Coaching relationship is the vehicle for change
Coaching is no different. We cannot expect one to be able to change in the coaching relationship if they do not feel trust towards their coach or if they don’t feel safe exposing what they perceive as their faults. Even though coaching in no way resembles psychotherapy considering the depth of work one engages in, we still need to respect the fact that clients might perceive the areas of themselves that they want to change as faulty and hence associate a sense of shame with them.
People will only show themselves if they trust you
Coaching relationship is important because the client—in order to get most out of coaching—works on improving things they don’t do best; or things they do but have proved unhelpful; things that inhibit them—sometimes out of their awareness. They expose themselves, which can be hard for them. They are vulnerable talking about their faults—or at least what they perceive as faults.

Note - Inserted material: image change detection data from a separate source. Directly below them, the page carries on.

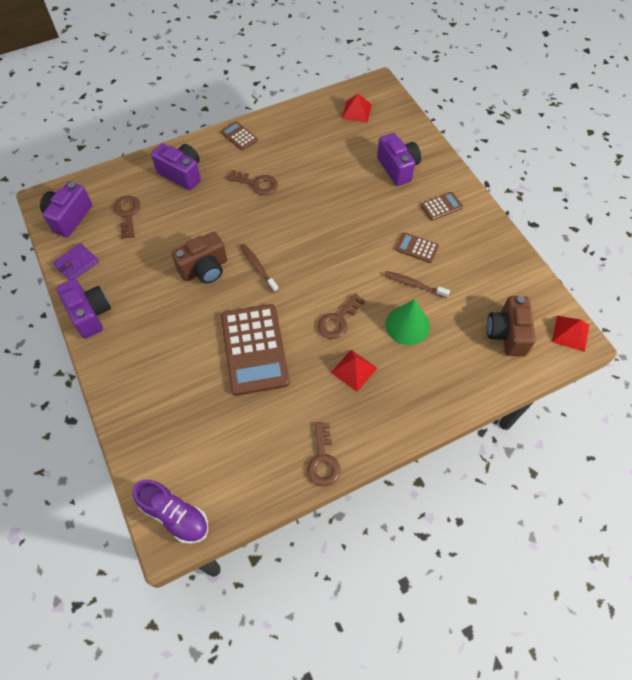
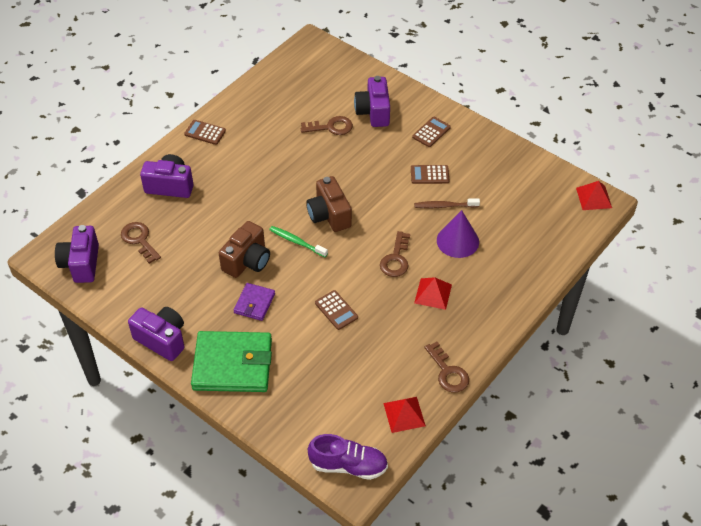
camera: 25 degrees left, 10 degrees down
(76, 264) = (118, 301): purple wallet -> purple wallet (254, 303)
(133, 364) = (232, 364): none -> green wallet
(254, 349) = (336, 310): brown calculator -> brown calculator, size x0.46
(257, 184) = (250, 170): brown key -> brown key (331, 127)
(258, 267) = (297, 242): brown toothbrush -> green toothbrush
(356, 111) = (305, 73): red pyramid -> red pyramid (404, 414)
(397, 168) = (373, 112): purple camera -> purple camera turned 135 degrees counterclockwise
(407, 325) = (457, 241): green cone -> purple cone
(507, 334) = (543, 217): brown camera -> brown camera (329, 215)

When working in a coaching relationship, the coach and the client endeavour on the path of change of client’s personality traits, behaviour or thinking patterns that inhibit them with their performance at work, their professional relationships or even in general with their careers. When you take a look at it from this perspective, it is quite obvious why a client is reluctant to expose themselves to someone they do not find trustworthy or someone that they perceive as threat.
So, if as a coach—especially as an executive or leadership coach, where psychological contact is even more important—you find yourself with a client that doesn’t trust you, you will hardly be able to facilitate their change. The fact of the matter is—you have no proper coaching relationship in place.
The client changes, the coach only facilitates change
You cannot change another person. You can only help them achieve it. And they won’t be willing to undertake this path with you if they don’t put their trust in you. You’ll just be banging your head agains the wall and you’ll both part ways with a sower aftertaste.
Clients are changing aspects of themselves. And without a trustworthy coaching relationship they won’t be comfortable even showing and exposing the aspects of themselves that they might want to change.